◆ 課題の内容
下に示す奈良についてのエッセイのうち、「奈良の旅人エッセイ-37-「奈良って・・・」」から「さて、奈良でずっと暮らす私ですが時折、返事に困る質問を投げかけられます。」までを、両端も含めて一字一句そのまま書き写してください。

◆ 記事
═══

2014年3月9日日曜日

奈良の旅人エッセイ-37-「奈良って・・・」

「奈良って・・・」

     「奈良はなぁ、神さんも仏さんもいてはんねん。
      ほんでな、そこで鹿も人も暮らしてる。
      それが 奈良やねん。」

    奈良に生まれて、そこそこの年月が経ちました。
   そこそこと云っても、1300年と流れるこの地では、あっという間のこと。
   その「わたくしのそこそこ」の間に奈良の町はというと、大きく変わった所あり、
   また、全く変わらない所あり。いろんなことが混在しています。
    さて、奈良でずっと暮らす私ですが時折、返事に困る質問を投げかけられます。
   「奈良ってどんなとこ?」
   「奈良が好きですか?」
    正直に云えば「嫌いやないけど、好きかてゆうたら好きでもない・・・」 
   「どんなとこってゆうてもなあ・・?」
    でも、そんな私も奈良をどう見てきたのか、何か伝えられることがあるのかと
   気になり始めてきたのも、寄る年波のせい?

═══

◆ 一覧
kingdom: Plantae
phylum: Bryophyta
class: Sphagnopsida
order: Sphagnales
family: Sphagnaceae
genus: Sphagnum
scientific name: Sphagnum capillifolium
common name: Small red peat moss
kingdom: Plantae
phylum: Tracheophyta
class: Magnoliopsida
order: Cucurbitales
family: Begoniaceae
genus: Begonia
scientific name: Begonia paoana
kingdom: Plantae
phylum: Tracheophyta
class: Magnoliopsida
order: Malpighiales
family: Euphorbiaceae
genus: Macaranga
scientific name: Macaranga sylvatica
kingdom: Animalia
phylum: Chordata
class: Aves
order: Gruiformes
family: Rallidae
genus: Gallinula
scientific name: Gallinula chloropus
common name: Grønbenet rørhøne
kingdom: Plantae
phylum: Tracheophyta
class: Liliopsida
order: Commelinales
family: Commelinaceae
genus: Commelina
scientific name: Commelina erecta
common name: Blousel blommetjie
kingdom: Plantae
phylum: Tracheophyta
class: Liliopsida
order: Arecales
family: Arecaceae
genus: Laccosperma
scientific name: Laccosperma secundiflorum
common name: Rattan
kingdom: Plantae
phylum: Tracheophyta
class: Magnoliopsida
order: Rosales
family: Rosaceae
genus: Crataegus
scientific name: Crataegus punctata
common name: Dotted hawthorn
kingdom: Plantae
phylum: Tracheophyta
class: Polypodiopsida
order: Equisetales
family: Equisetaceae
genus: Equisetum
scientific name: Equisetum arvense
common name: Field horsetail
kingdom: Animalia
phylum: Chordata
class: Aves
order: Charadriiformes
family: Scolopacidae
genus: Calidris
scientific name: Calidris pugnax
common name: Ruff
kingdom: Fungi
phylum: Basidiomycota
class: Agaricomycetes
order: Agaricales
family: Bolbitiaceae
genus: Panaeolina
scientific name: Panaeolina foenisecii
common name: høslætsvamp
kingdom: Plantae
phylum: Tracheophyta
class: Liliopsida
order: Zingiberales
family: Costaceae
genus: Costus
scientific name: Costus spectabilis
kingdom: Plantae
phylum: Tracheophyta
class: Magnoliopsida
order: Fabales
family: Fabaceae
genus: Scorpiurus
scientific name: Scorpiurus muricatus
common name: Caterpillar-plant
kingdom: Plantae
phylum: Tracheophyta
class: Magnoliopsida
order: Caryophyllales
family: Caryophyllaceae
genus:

═══

◆ 記述回答
奈良の旅人エッセイ-37-「奈良って・・・」

「奈良って・・・」

     「奈良はなぁ、神さんも仏さんもいてはんねん。
      ほんでな、そこで鹿も人も暮らしてる。
      それが 奈良やねん。」

    奈良に生まれて、そこそこの年月が経ちました。
   そこそこと云っても、1300年と流れるこの地では、あっという間のこと。
   その「わたくしのそこそこ」の間に奈良の町はというと、大きく変わった所あり、
   また、全く変わらない所あり。いろんなことが混在しています。
    さて、奈良でずっと暮らす私ですが時折、返事に困る質問を投げかけられます。